Exercise description: Count the lines in the items below that contain the string "pressure". Reply with the number alone.

Instrument readings:

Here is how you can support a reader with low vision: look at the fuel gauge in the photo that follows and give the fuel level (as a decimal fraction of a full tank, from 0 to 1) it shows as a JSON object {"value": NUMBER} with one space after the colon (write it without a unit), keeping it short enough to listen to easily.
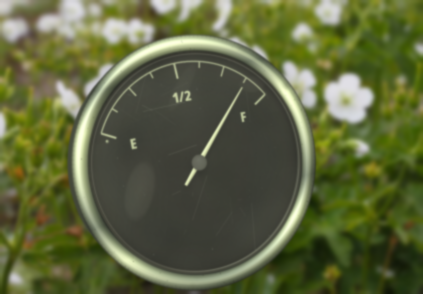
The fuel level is {"value": 0.875}
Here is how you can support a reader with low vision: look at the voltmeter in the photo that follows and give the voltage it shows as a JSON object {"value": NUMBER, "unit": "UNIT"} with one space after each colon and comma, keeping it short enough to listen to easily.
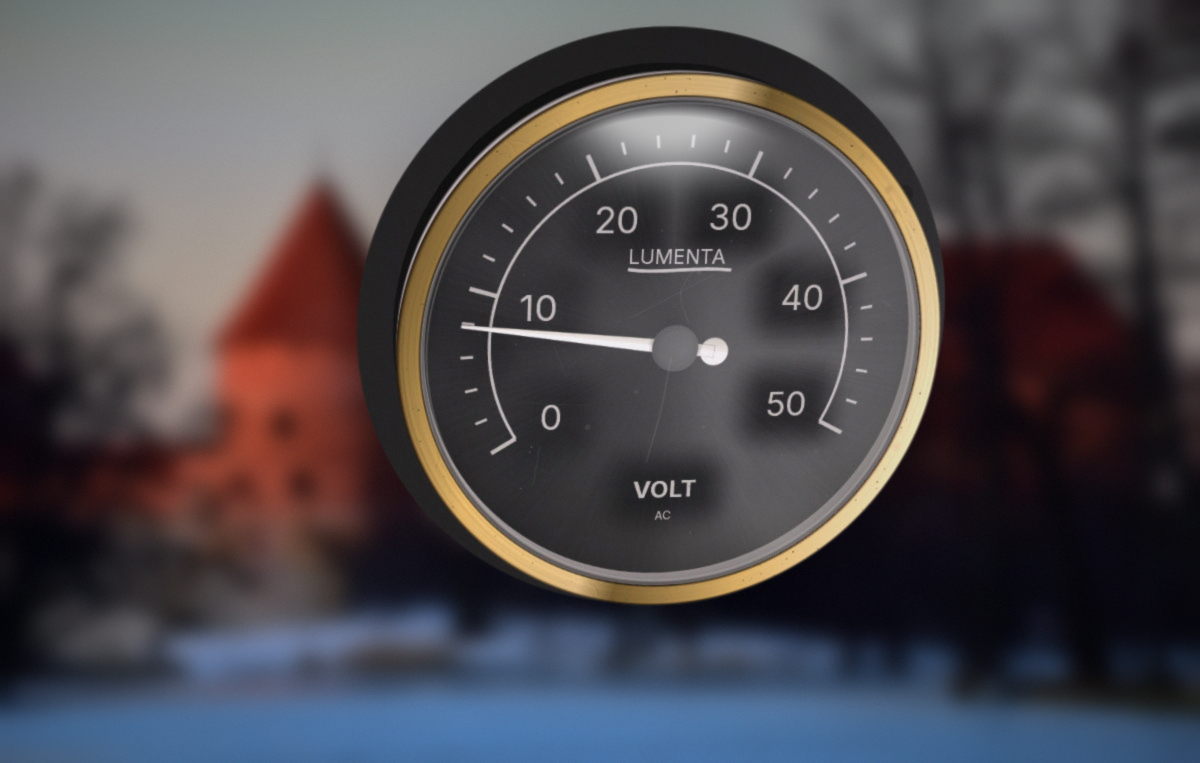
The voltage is {"value": 8, "unit": "V"}
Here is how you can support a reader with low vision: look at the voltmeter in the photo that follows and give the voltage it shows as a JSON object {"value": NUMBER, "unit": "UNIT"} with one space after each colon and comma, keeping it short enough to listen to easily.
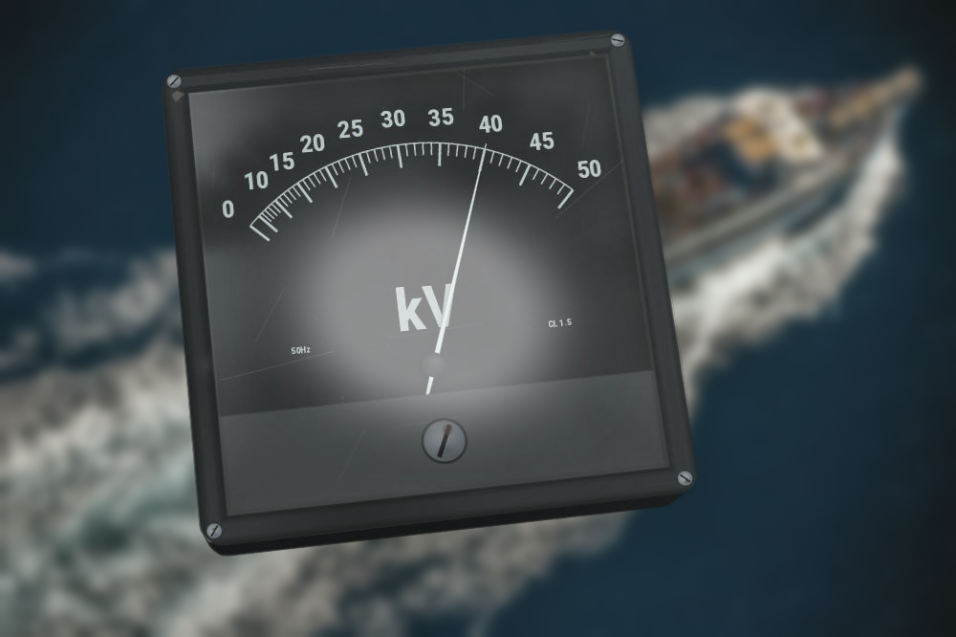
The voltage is {"value": 40, "unit": "kV"}
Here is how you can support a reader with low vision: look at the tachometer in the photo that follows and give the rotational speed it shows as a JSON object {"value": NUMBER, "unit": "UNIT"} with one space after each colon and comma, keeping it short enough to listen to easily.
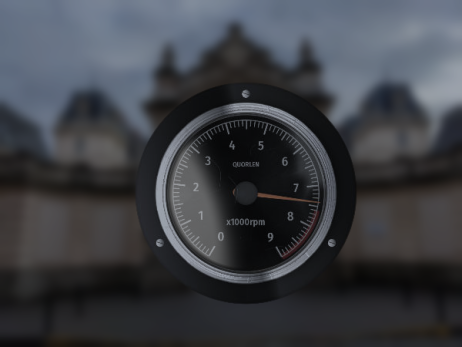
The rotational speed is {"value": 7400, "unit": "rpm"}
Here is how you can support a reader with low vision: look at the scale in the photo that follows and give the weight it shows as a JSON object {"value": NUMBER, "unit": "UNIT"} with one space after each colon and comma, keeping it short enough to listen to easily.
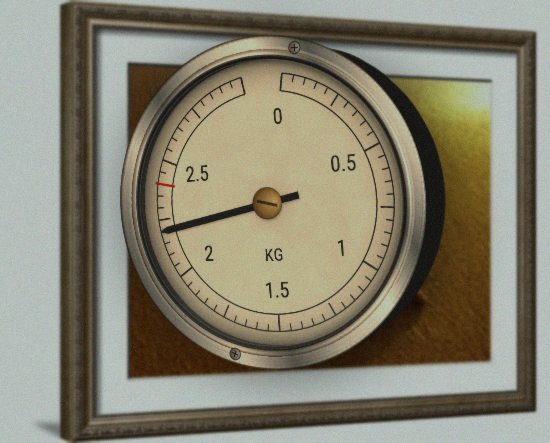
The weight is {"value": 2.2, "unit": "kg"}
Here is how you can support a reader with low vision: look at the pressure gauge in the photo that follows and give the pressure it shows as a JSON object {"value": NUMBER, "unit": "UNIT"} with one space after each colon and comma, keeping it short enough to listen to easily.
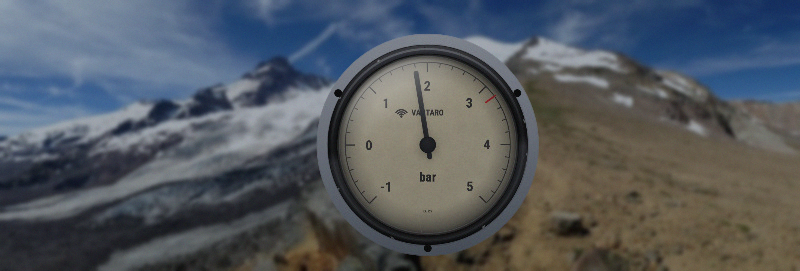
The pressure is {"value": 1.8, "unit": "bar"}
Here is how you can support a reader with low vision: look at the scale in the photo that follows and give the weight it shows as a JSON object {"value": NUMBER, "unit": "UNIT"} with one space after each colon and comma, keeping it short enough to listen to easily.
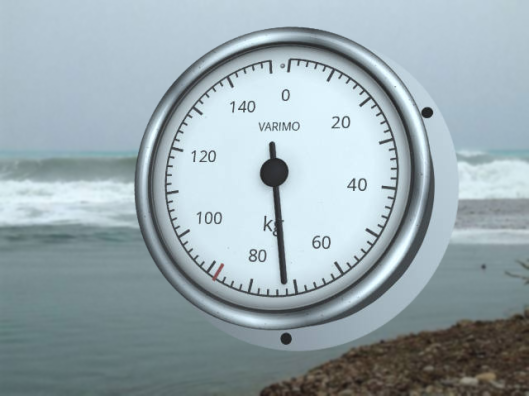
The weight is {"value": 72, "unit": "kg"}
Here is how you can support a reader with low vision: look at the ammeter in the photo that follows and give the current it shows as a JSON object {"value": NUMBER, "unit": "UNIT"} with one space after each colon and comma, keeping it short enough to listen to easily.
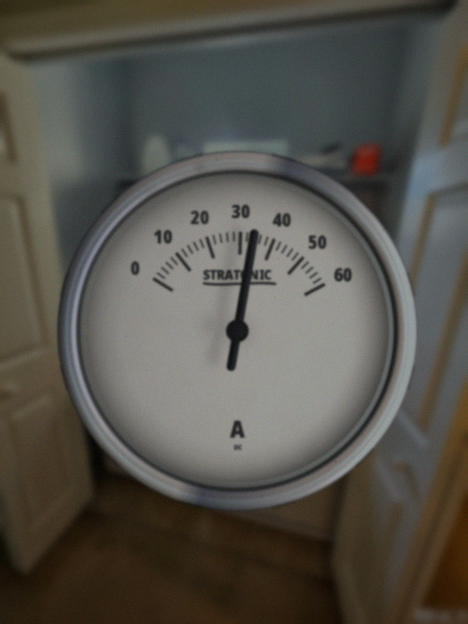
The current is {"value": 34, "unit": "A"}
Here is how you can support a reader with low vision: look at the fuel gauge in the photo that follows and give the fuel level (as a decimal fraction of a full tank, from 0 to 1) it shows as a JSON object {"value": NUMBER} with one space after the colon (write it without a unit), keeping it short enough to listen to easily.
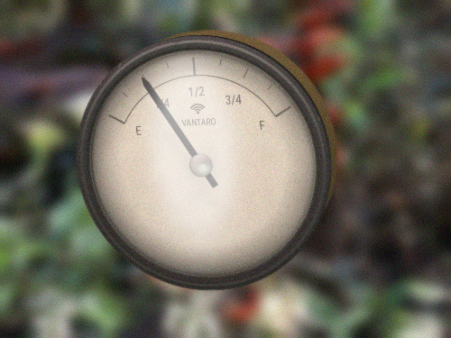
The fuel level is {"value": 0.25}
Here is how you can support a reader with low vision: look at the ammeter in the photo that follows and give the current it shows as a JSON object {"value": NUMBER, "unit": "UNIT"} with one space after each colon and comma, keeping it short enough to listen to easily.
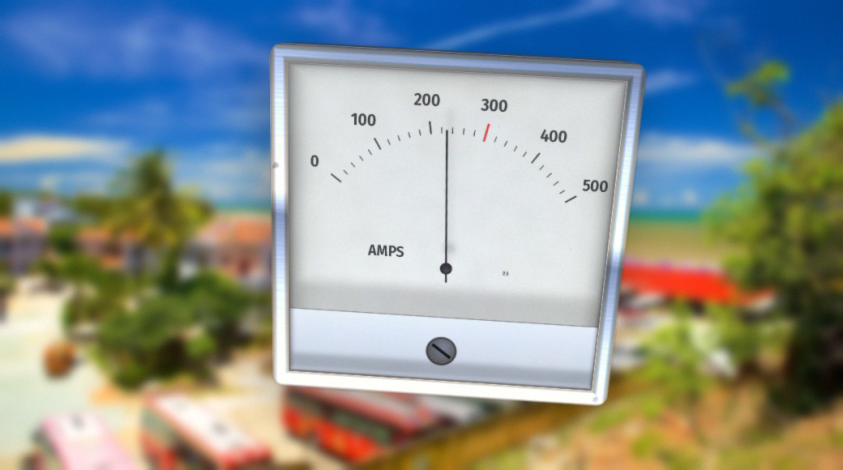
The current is {"value": 230, "unit": "A"}
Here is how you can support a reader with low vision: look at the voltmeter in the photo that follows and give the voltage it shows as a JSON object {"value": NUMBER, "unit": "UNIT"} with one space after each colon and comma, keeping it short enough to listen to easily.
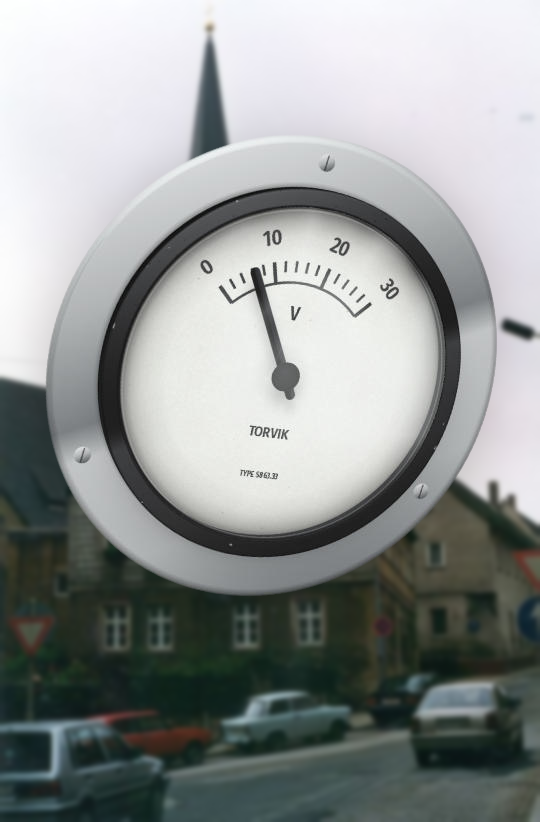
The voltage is {"value": 6, "unit": "V"}
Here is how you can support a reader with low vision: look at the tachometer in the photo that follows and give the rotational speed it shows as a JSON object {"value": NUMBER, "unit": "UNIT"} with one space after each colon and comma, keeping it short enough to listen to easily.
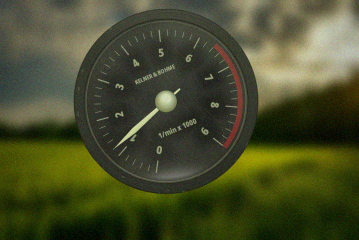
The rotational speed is {"value": 1200, "unit": "rpm"}
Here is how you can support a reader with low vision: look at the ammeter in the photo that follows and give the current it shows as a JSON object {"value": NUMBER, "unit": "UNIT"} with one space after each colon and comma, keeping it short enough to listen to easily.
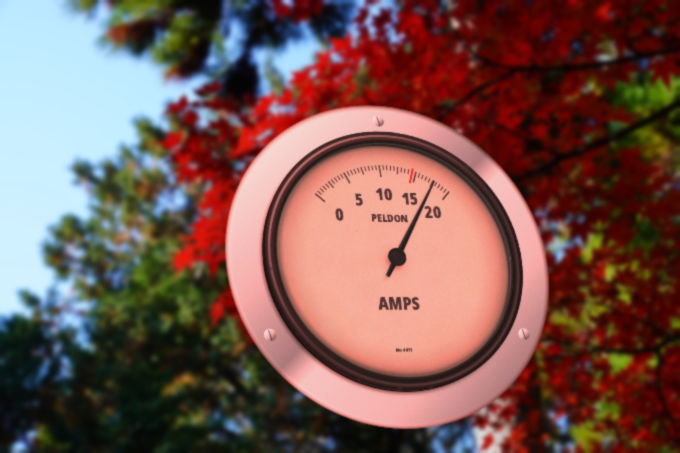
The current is {"value": 17.5, "unit": "A"}
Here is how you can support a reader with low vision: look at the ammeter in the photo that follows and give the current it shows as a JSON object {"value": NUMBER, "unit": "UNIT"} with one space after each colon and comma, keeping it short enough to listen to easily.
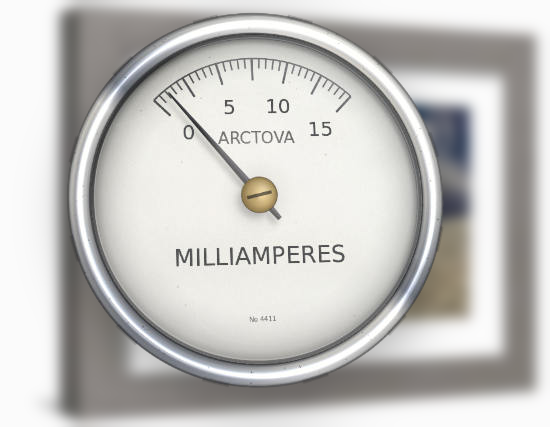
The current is {"value": 1, "unit": "mA"}
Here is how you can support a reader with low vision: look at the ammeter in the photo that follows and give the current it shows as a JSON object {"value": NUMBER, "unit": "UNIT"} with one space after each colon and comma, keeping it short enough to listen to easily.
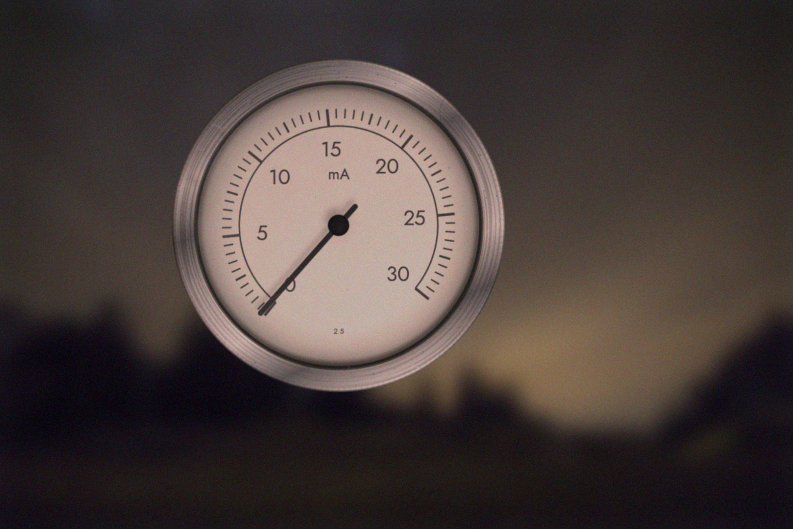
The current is {"value": 0.25, "unit": "mA"}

Response to this task: 2